Daniel and Isaac Gonora (and band) bring the sunshine sound of Zimbabwean sungura

There’s a good chance you’ve already seen Daniel Gonora and his son Isaac play before. A video of them busking in Harare has been bouncing around social media since about 2016, usually without credit. Surrounded by an attentive crowd, Daniel, sitting low and with eyes closed from blindness, plays an intricate piece on an electric guitar through a strained amplifier while Isaac, then only twelve years old, shows his energetic mastery of the groove on a beat-up drum set, all rounded off by the infectious refrain of “Go bhora!”. That video blew up, racking up over ten million views. Now, six years later and with a full band and a real drum kit, Gonora Sounds – as they are known – have their first album of spicy and sunny sungura music.

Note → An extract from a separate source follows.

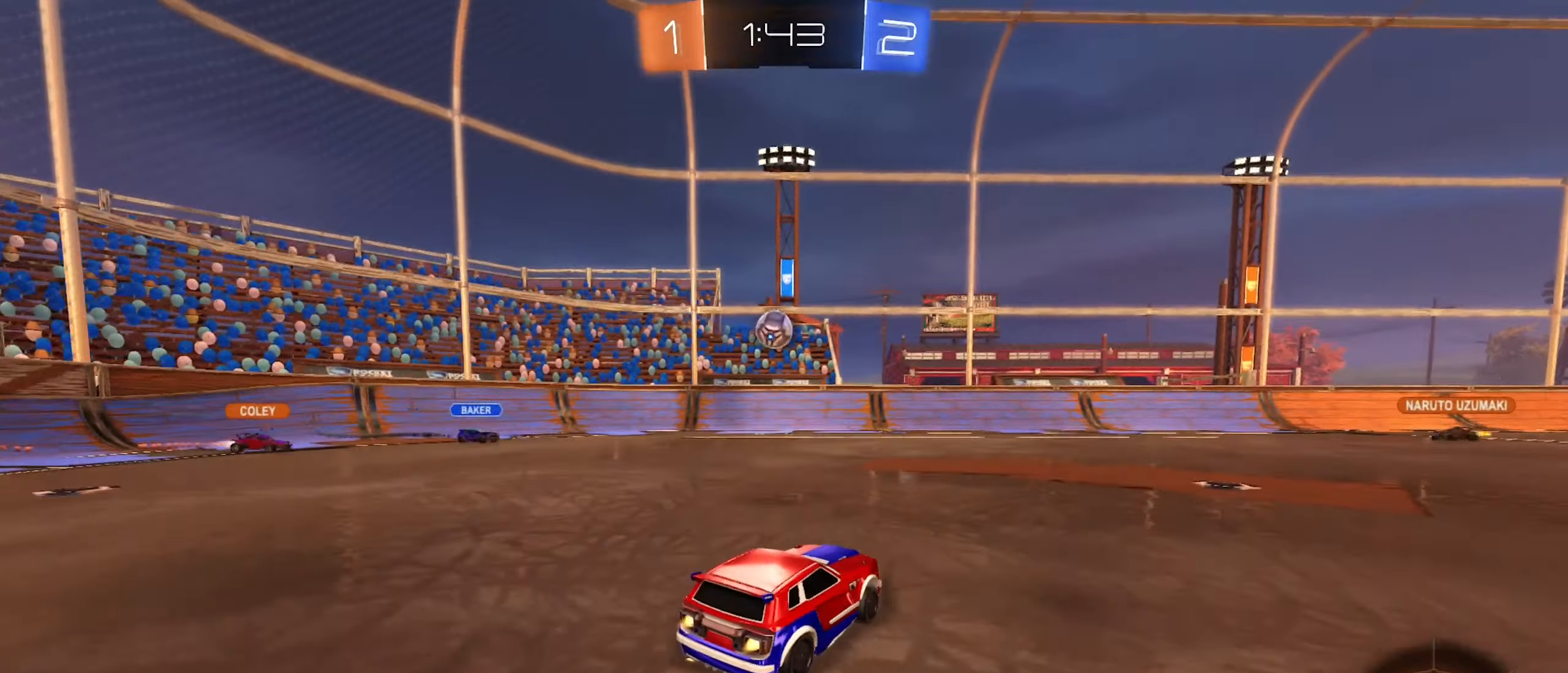
{"buttons": ["R2"], "left_stick": "left", "right_stick": "center", "events": [[233, "left_stick", "left"], [300, "B", "up"], [433, "left_stick", "center"], [483, "left_stick", "left"]]}
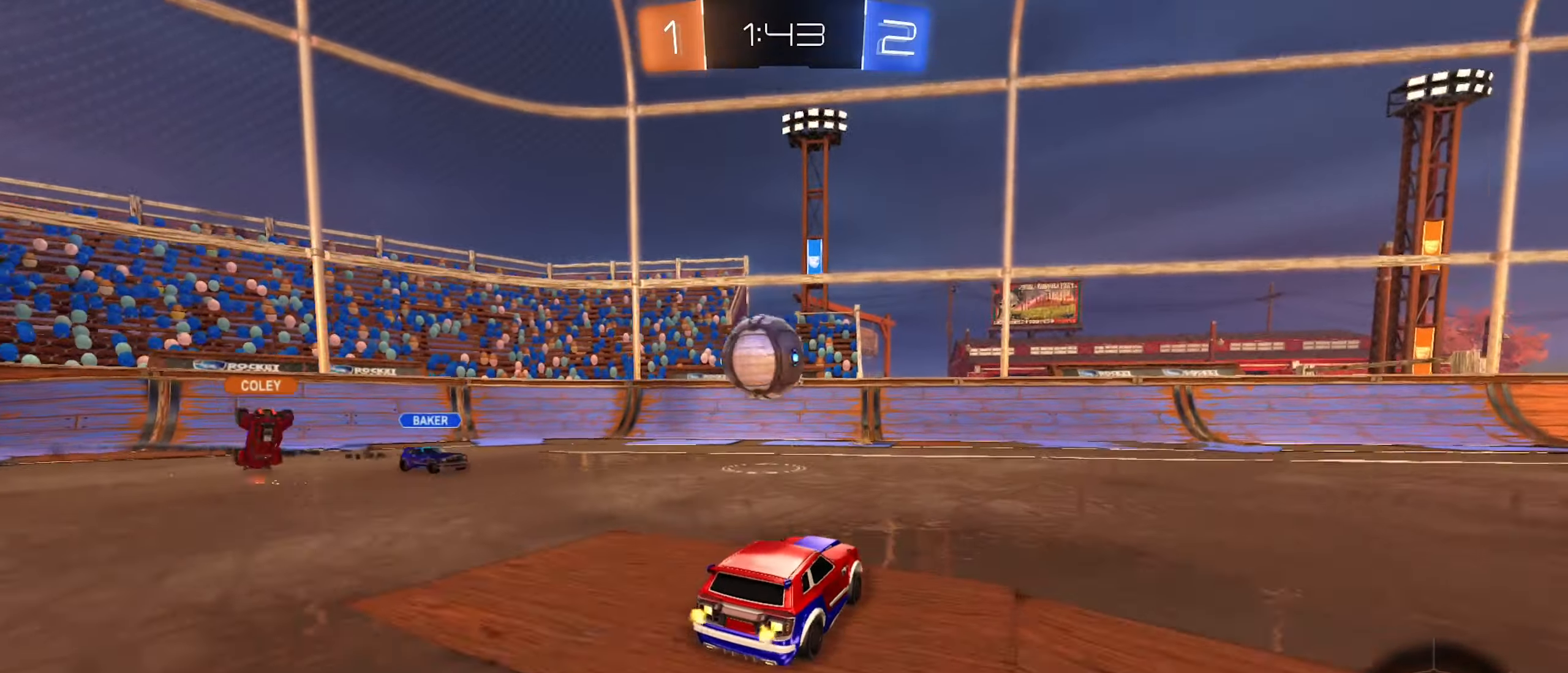
{"buttons": ["R2"], "left_stick": "left", "right_stick": "center", "events": [[216, "left_stick", "right"], [383, "left_stick", "left"]]}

Sungura is a distinctively Zimbabwean style with international roots. It combines Afro-Cuban, Congolese, Kenyan, and South African musics with unique Shona and Ndebele rhythms and flair from Zimbabwe. The style enjoyed a brief period in-vogue in the UK in the late-80s-early-90s, but it’s now rare to hear overseas, even within the ‘world music’ sphere – so it’s very refreshing to get an all-new album of modern sungura in 2022.

Hard Times Never Kill begins with Daniel and Isaac playing their famous ‘Go Bhora’ – one in a great lineage of Zimbabwean football songs – before moving on to an acoustic solo track with Daniel showcasing the impressive technique of playing melody, bass, and rhythm parts all at once. It’s not until the fourth track that we get the full force of Gonora Sounds, including an extra guitar, bass, and backing singers, and that’s when the sun really comes out. Sungura has this ability to bring the summer, no matter when you hear it. The shimmering electric guitars, bounding bass, tight harmonies and the gruff but passionate voice of Daniel Gonora all give this album a light, carefree, and joyous feel. It’s perfect for evoking a beating sun and the fragrance of baking grass, and as the style is based around circular chord sequences, it all feels as if it could spiral on and on into infinity.

The rest of the album keeps up that same vibe (although it’s sadly not infinite). Although occasionally straying a bit too close to generic Afro-rock, the group still manage to keep it all on the right side of the classic sungura sound before mixing it up a bit on the final track. A guest spot from gospel vocal quintet Vabati Vajehova, with soothing harmonies accompanied by hosho rattles and Daniel’s guitar, ends the set with a lovely, warming “amen”.

From a blind father and his young son playing for spare change to a full international release via a viral video, Hard Times Never Kill represents a big step in the great story of Gonora Sounds. And what a treat it is for us to see that sungura is alive and very much kicking on the streets of Harare!